Mercy Wairimu Kariuki reported her SIM swap the same day it happened. She followed every instruction she was given. She never shared her PIN. She still lost Ksh 4.42 million and had to fight for more than four years to get it back. Meanwhile, the same phone number that betrayed her is, for millions of other Kenyans, still treated as near-conclusive proof of identity across banking, mobile money, credit and government services a single point of failure that fraud syndicates have professionalised into a business model, and that neither Safaricom nor the banking sector it partners with have yet been forced to fundamentally re-engineer.
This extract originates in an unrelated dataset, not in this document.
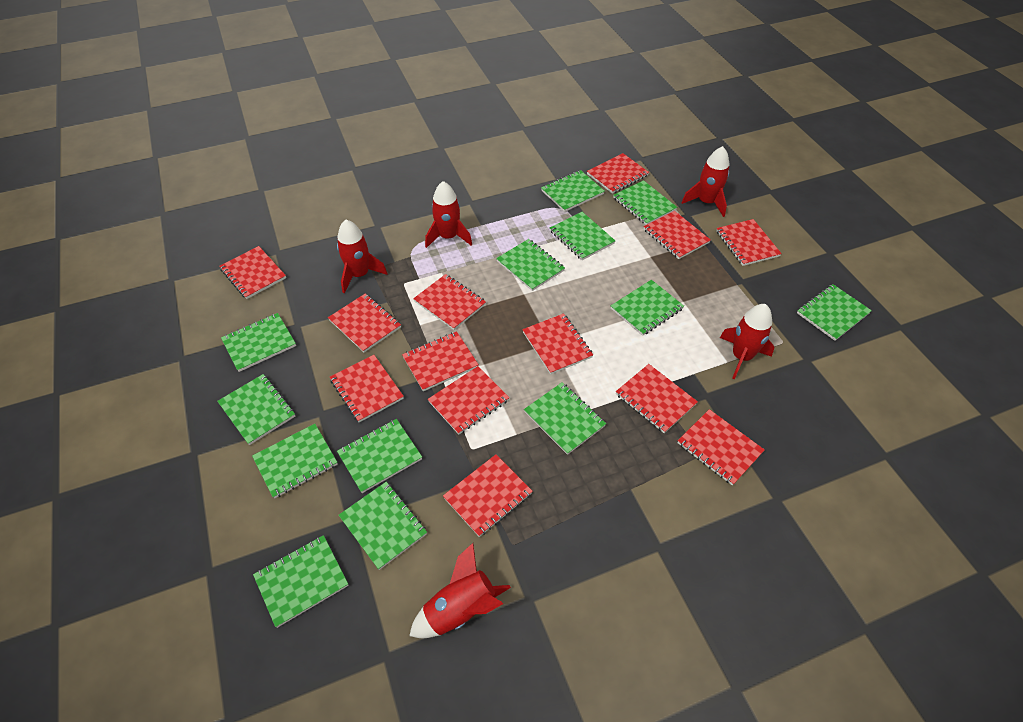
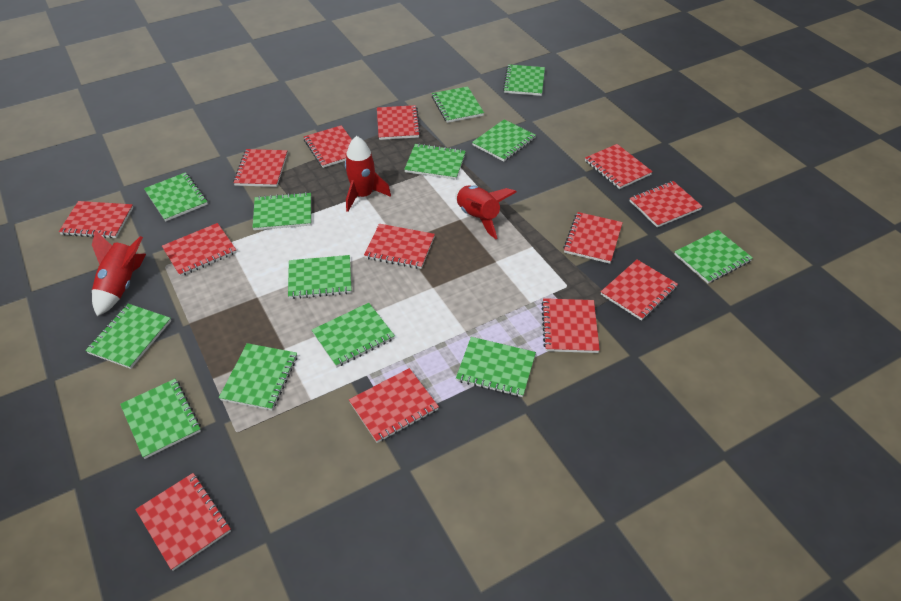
red rocket: 5 -> 3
The question the industry now has to answer is not whether another Mercy Kariuki exists. Court records make clear she already has several predecessors. The question is whether Safaricom and Kenya’s banks will treat this judgment as the cost of doing business, the way they have treated every ruling before it or whether a regulator, or the next class action, finally forces the plumbing itself to change.

Reporting for this investigation draws on the High Court judgment in HCCA E121 of 2024 (Diamond Trust Bank Kenya Ltd v Mercy Wairimu Kariuki & Safaricom PLC), the underlying trial record from Mavoko CMCC E182 of 2022, and contemporaneous reporting and case records referenced throughout.